What needs to be done> Can you update the listing from the line containing "สายด่วนร้องเรียน" through the line containing "Son Eklenen Listeler" by replacing "Fragman" with "Video" and keeping everything else the same? Leave the pictures out of your answer.

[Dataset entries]
[Start of Attachment]

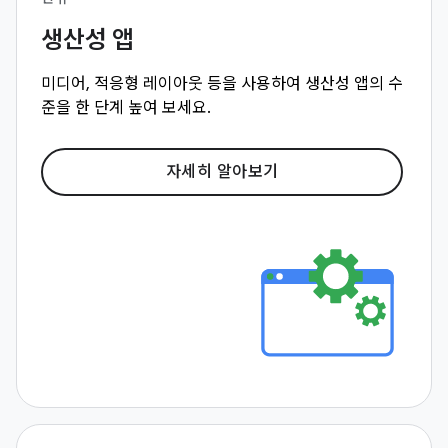
생산성 앱
미디어, 적응형 레이아웃 등을 사용하여 생산성 앱의 수
준을 한 단계 높여 보세요.
자세히 알아보기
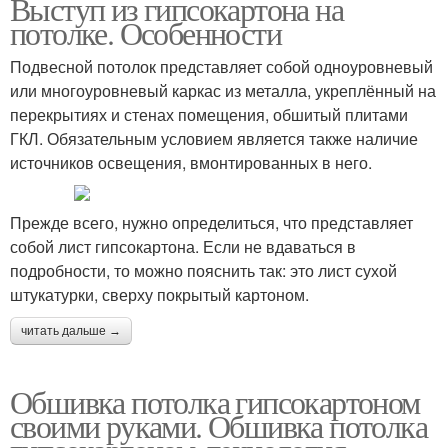
Выступ из гипсокартона на
потолке. Особенности
Подвесной потолок представляет собой одноуровневый
или многоуровневый каркас из металла, укреплённый на
перекрытиях и стенах помещения, обшитый плитами
ГКЛ. Обязательным условием является также наличие
источников освещения, вмонтированных в него.
Прежде всего, нужно определиться, что представляет
собой лист гипсокартона. Если не вдаваться в
подробности, то можно пояснить так: это лист сухой
штукатурки, сверху покрытый картоном.
читать дальше →
Обшивка потолка гипсокартоном
своими руками. Обшивка потолка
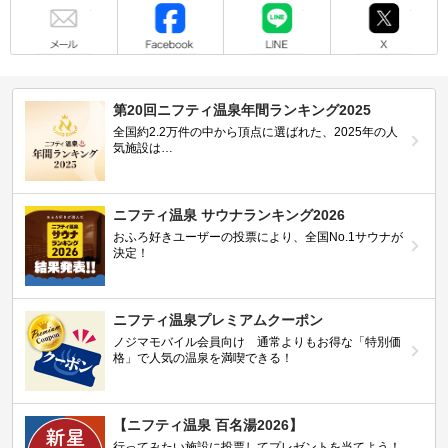
メール
Facebook
LINE
X
第20回ニフティ温泉年間ランキング2025
全国約2.2万件の中から頂点に選ばれた、2025年の人
気施設は…
ニフティ温泉 サウナランキング2026
おふろ好きユーザーの投票により、全国No.1サウナが
決定！
ニフティ温泉プレミアムクーポン
ノジマモバイル会員向け 通常よりもお得な「特別価
格」で人気の温泉を満喫できる！
【ニフティ温泉 百名湯2026】
行ってみたい施設に投票してプレゼントを当てよう！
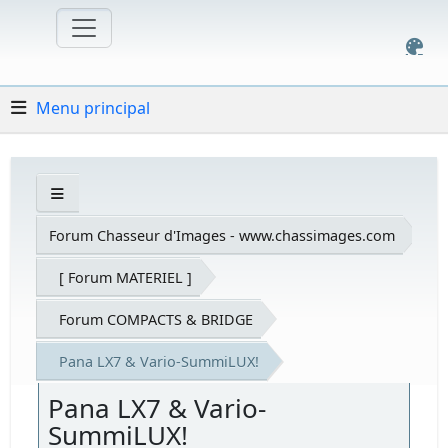
Menu principal
Forum Chasseur d'Images - www.chassimages.com
[ Forum MATERIEL ]
Forum COMPACTS & BRIDGE
Pana LX7 & Vario-SummiLUX!
Pana LX7 & Vario-
SummiLUX!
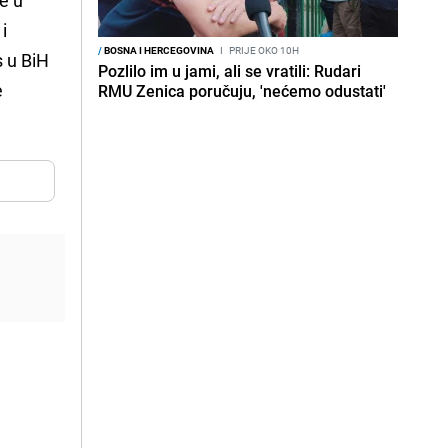
i
/
BOSNA I HERCEGOVINA
I
PRIJE OKO 10H
s u BiH
Pozlilo im u jami, ali se vratili: Rudari
e
RMU Zenica poručuju, 'nećemo odustati'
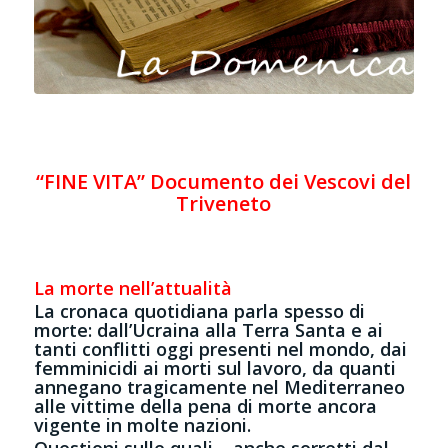
“FINE VITA” Documento dei Vescovi del
Triveneto
La morte nell’attualità
La cronaca quotidiana parla spesso di
morte: dall’Ucraina alla Terra Santa e ai
tanti conflitti oggi presenti nel mondo, dai
femminicidi ai morti sul lavoro, da quanti
annegano tragicamente nel Mediterraneo
alle vittime della pena di morte ancora
vigente in molte nazioni.
Questioni sulle quali – anche sorretti dal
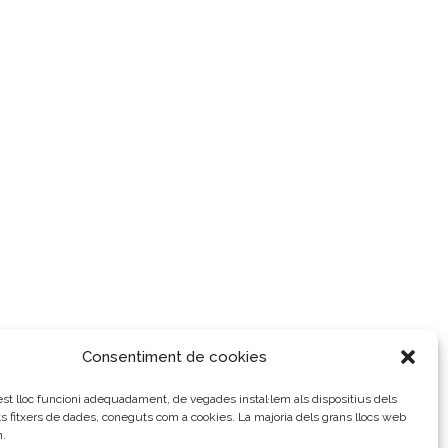
Consentiment de cookies
t lloc funcioni adequadament, de vegades instal·lem als dispositius dels
ts fitxers de dades, coneguts com a cookies. La majoria dels grans llocs web
n.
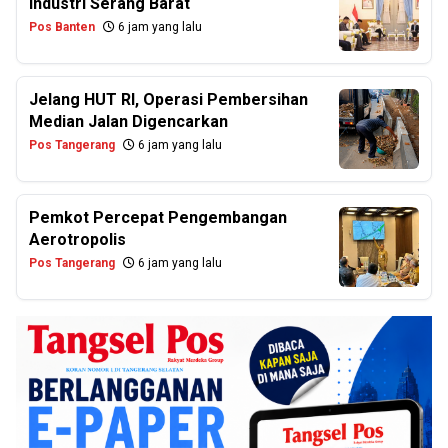
Industri Serang Barat
Pos Banten
6 jam yang lalu
Jelang HUT RI, Operasi Pembersihan
Median Jalan Digencarkan
Pos Tangerang
6 jam yang lalu
Pemkot Percepat Pengembangan
Aerotropolis
Pos Tangerang
6 jam yang lalu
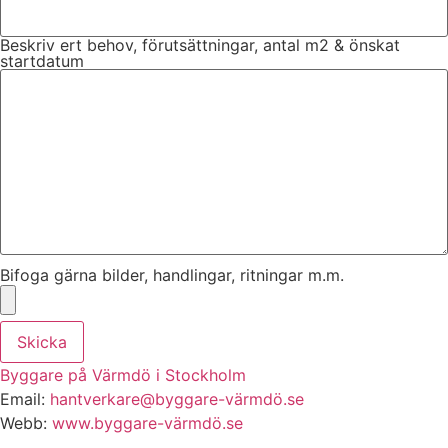
Beskriv ert behov, förutsättningar, antal m2 & önskat
startdatum
Bifoga gärna bilder, handlingar, ritningar m.m.
Skicka
Byggare på Värmdö i Stockholm
Email:
hantverkare@byggare-värmdö.se
Webb:
www.byggare-värmdö.se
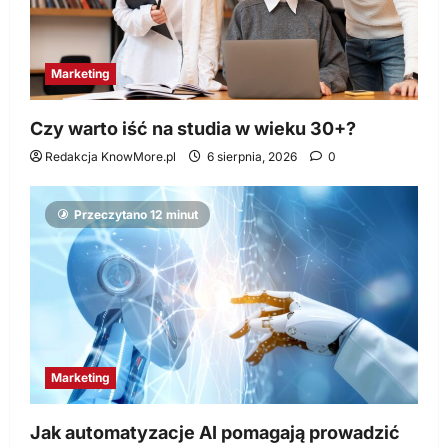
Marketing
Czy warto iść na studia w wieku 30+?
Redakcja KnowMore.pl
6 sierpnia, 2026
0
Przeczytano 12 minut
Marketing
Jak automatyzacje AI pomagają prowadzić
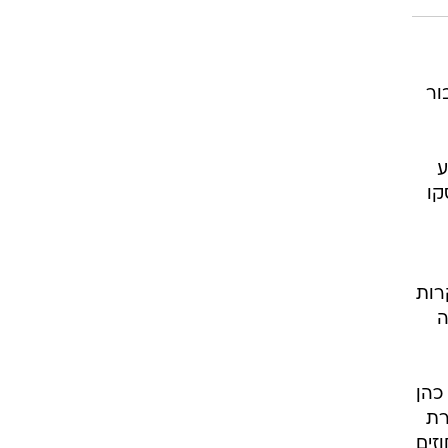
ור
ע
קו
רות
ה
כהן
רת
זים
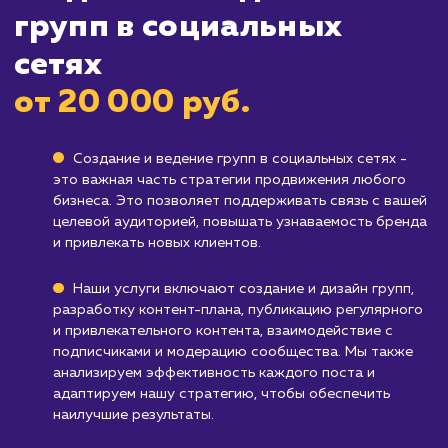
социальных сетях требует постоянного
внимания и усилий, и если у вас нет времени 
ресурсов на это, возможно, вам стоит
рассмотреть другие способы продвижения.
Компаниям, которые не стремятся акти
взаимодействовать с аудиторией
: Если ва
компания предпочитает более традиционны
или формальные каналы коммуникации, веде
групп в социальных сетях может не быть для
оптимальным решением.
Узнать почему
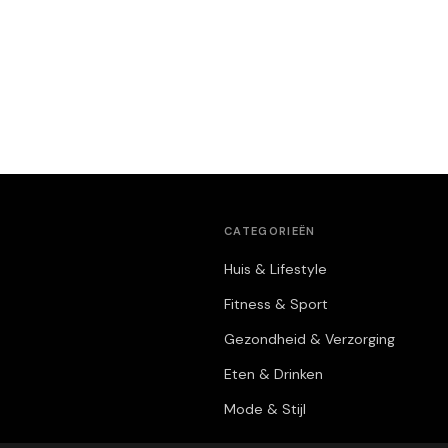
CATEGORIEËN
Huis & Lifestyle
Fitness & Sport
Gezondheid & Verzorging
Eten & Drinken
Mode & Stijl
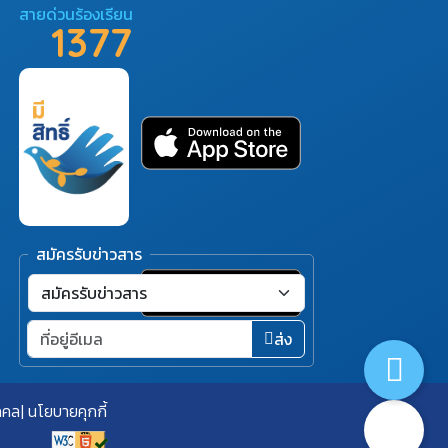
สายด่วนร้องเรียน
1377
สมัครรับข่าวสาร
ส่ง
คคล
นโยบายคุกกี้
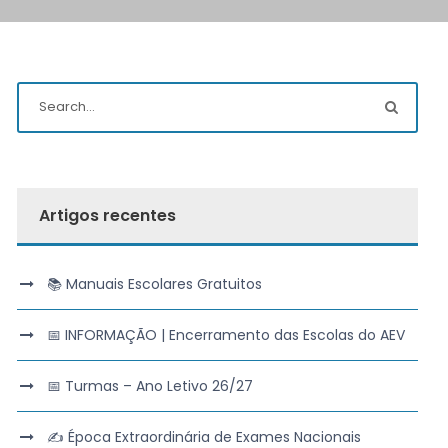
Artigos recentes
📚 Manuais Escolares Gratuitos
📅 INFORMAÇÃO | Encerramento das Escolas do AEV
📅 Turmas – Ano Letivo 26/27
✍️ Época Extraordinária de Exames Nacionais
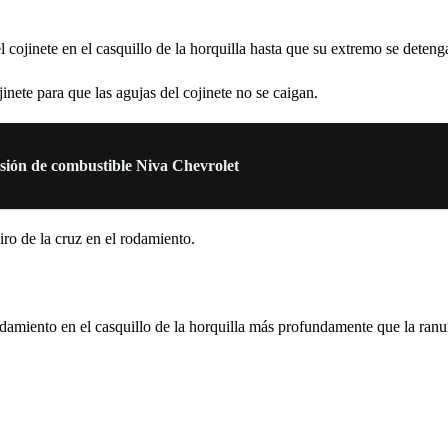
cojinete en el casquillo de la horquilla hasta que su extremo se detenga
inete para que las agujas del cojinete no se caigan.
sión de combustible Niva Chevrolet
iro de la cruz en el rodamiento.
miento en el casquillo de la horquilla más profundamente que la ranura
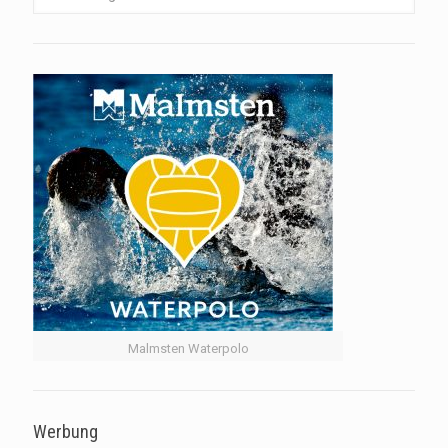
Malmsten Waterpolo
Werbung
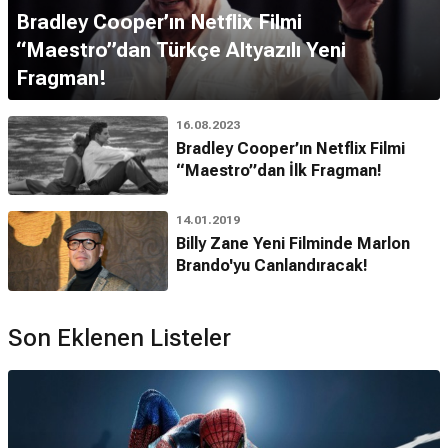
Bradley Cooper’ın Netflix Filmi
“Maestro”dan Türkçe Altyazılı Yeni
Fragman!
16.08.2023
Bradley Cooper’ın Netflix Filmi
“Maestro”dan İlk Fragman!
14.01.2019
Billy Zane Yeni Filminde Marlon
Brando'yu Canlandıracak!
Son Eklenen Listeler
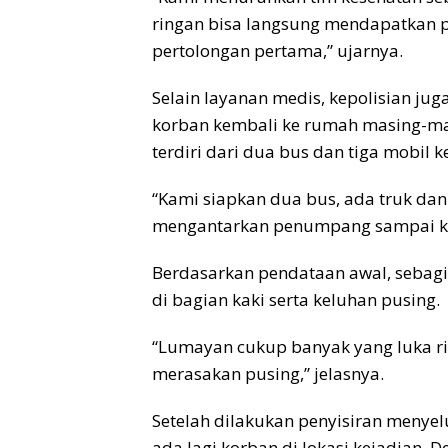
ringan bisa langsung mendapatkan p
pertolongan pertama,” ujarnya.
Selain layanan medis, kepolisian j
korban kembali ke rumah masing-ma
terdiri dari dua bus dan tiga mobil
“Kami siapkan dua bus, ada truk dan
mengantarkan penumpang sampai ke
Berdasarkan pendataan awal, sebagi
di bagian kaki serta keluhan pusing.
“Lumayan cukup banyak yang luka ri
merasakan pusing,” jelasnya.
Setelah dilakukan penyisiran menyel
ada lagi korban di lokasi kejadian.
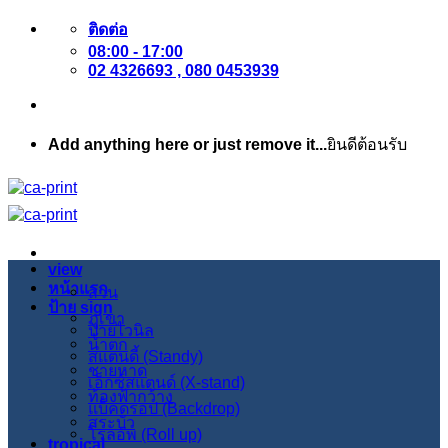
ข้าม
ติดต่อ
08:00 - 17:00
ไป
02 4326693 , 080 0453939
ยัง
เนื้อหา
Add anything here or just remove it...
ยินดีต้อนรับ
view
หน้าแรก
สวน
ป้าย sign
ภูเขา
ป้ายไวนิล
น้ำตก
สแตนดี้ (Standy)
ชายหาด
เอ็กซ์สแตนด์ (X-stand)
ท้องฟ้ากว้าง
แบ็คดรอป (Backdrop)
สระบัว
โรลอัพ (Roll up)
tropical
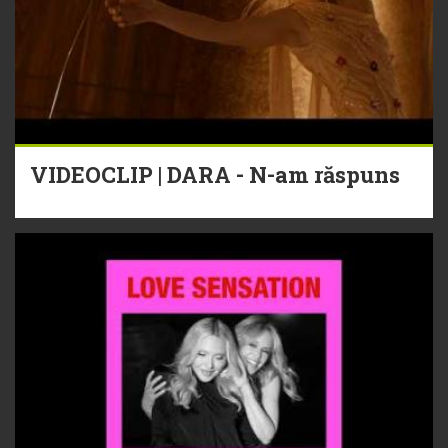
VIDEOCLIP | DARA - N-am răspuns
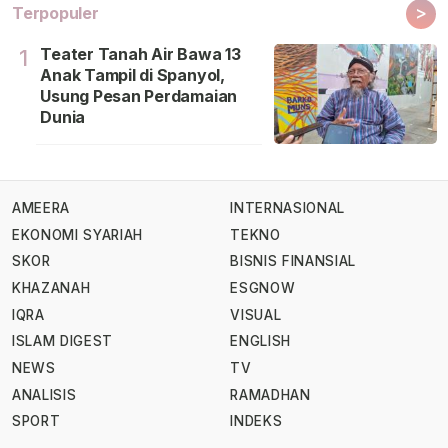
>
Terpopuler
Teater Tanah Air Bawa 13
1
Anak Tampil di Spanyol,
Usung Pesan Perdamaian
Dunia
AMEERA
INTERNASIONAL
EKONOMI SYARIAH
TEKNO
SKOR
BISNIS FINANSIAL
KHAZANAH
ESGNOW
IQRA
VISUAL
ISLAM DIGEST
ENGLISH
NEWS
TV
ANALISIS
RAMADHAN
SPORT
INDEKS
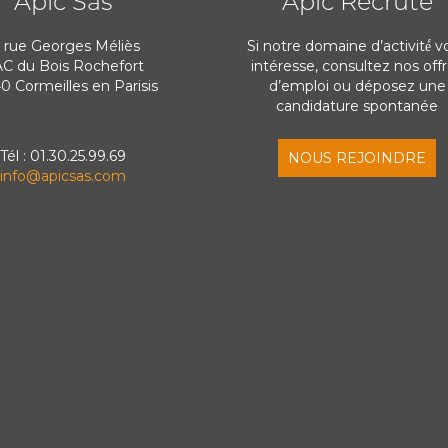
Apic Sas
Apic Recrute
1 rue Georges Méliès
Si notre domaine d’activité́ v
C du Bois Rochefort
intéresse, consultez nos off
0 Cormeilles en Parisis
d’emploi ou déposez une
candidature spontanée
Tél : 01.30.25.99.69
NOUS REJOINDRE
info@apicsas.com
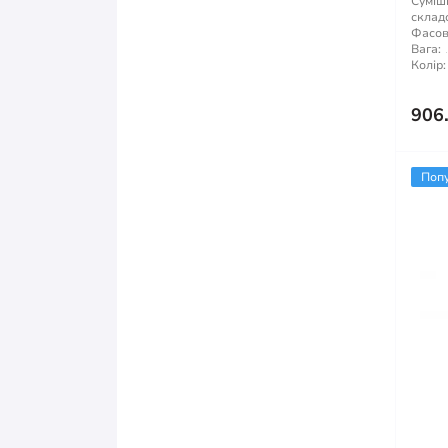
Суміші
склад
Фасов
Вага:
Колір:
906
Поп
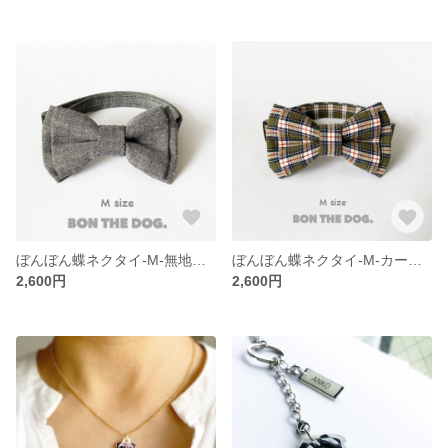
ぼんぼん蝶ネクタイ-M-無地グレー
ぼんぼん蝶ネクタイ-M-カーキチェック
2,600円
2,600円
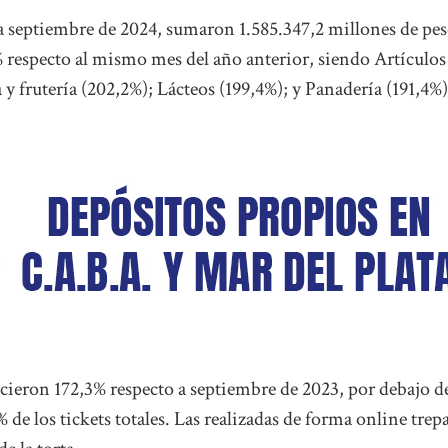
ara septiembre de 2024, sumaron 1.585.347,2 millones de pes
 respecto al mismo mes del año anterior, siendo Artículos
y frutería (202,2%); Lácteos (199,4%); y Panadería (191,4%)
ecieron 172,3% respecto a septiembre de 2023, por debajo de
 de los tickets totales. Las realizadas de forma online trep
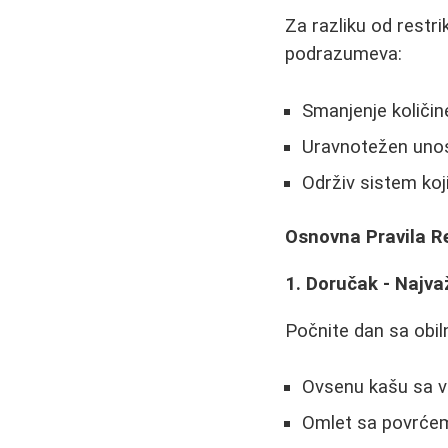
Za razliku od restri
podrazumeva:
Smanjenje količin
Uravnotežen unos 
Održiv sistem ko
Osnovna Pravila R
1. Doručak - Najva
Počnite dan sa obil
Ovsenu kašu sa v
Omlet sa povrće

[End of Attachment]

Response to the task>
สายด่วนร้องเรียน
1377
สมัครรับข่าวสาร
ส่ง
คคล
นโยบายคุกกี้
Artigos recentes
📚 Manuais Escolares Gratuitos
📅 INFORMAÇÃO | Encerramento das Escolas do AEV
📅 Turmas – Ano Letivo 26/27
✍️ Época Extraordinária de Exames Nacionais
cojinete en el casquillo de la horquilla hasta que su extremo se detenga
inete para que las agujas del cojinete no se caigan.
sión de combustible Niva Chevrolet
iro de la cruz en el rodamiento.
miento en el casquillo de la horquilla más profundamente que la ranura
Malmsten Waterpolo
Werbung
Bradley Cooper’ın Netflix Filmi
“Maestro”dan Türkçe Altyazılı Yeni
Video!
16.08.2023
Bradley Cooper’ın Netflix Filmi
“Maestro”dan İlk Video!
14.01.2019
Billy Zane Yeni Filminde Marlon
Brando'yu Canlandıracak!
Son Eklenen Listeler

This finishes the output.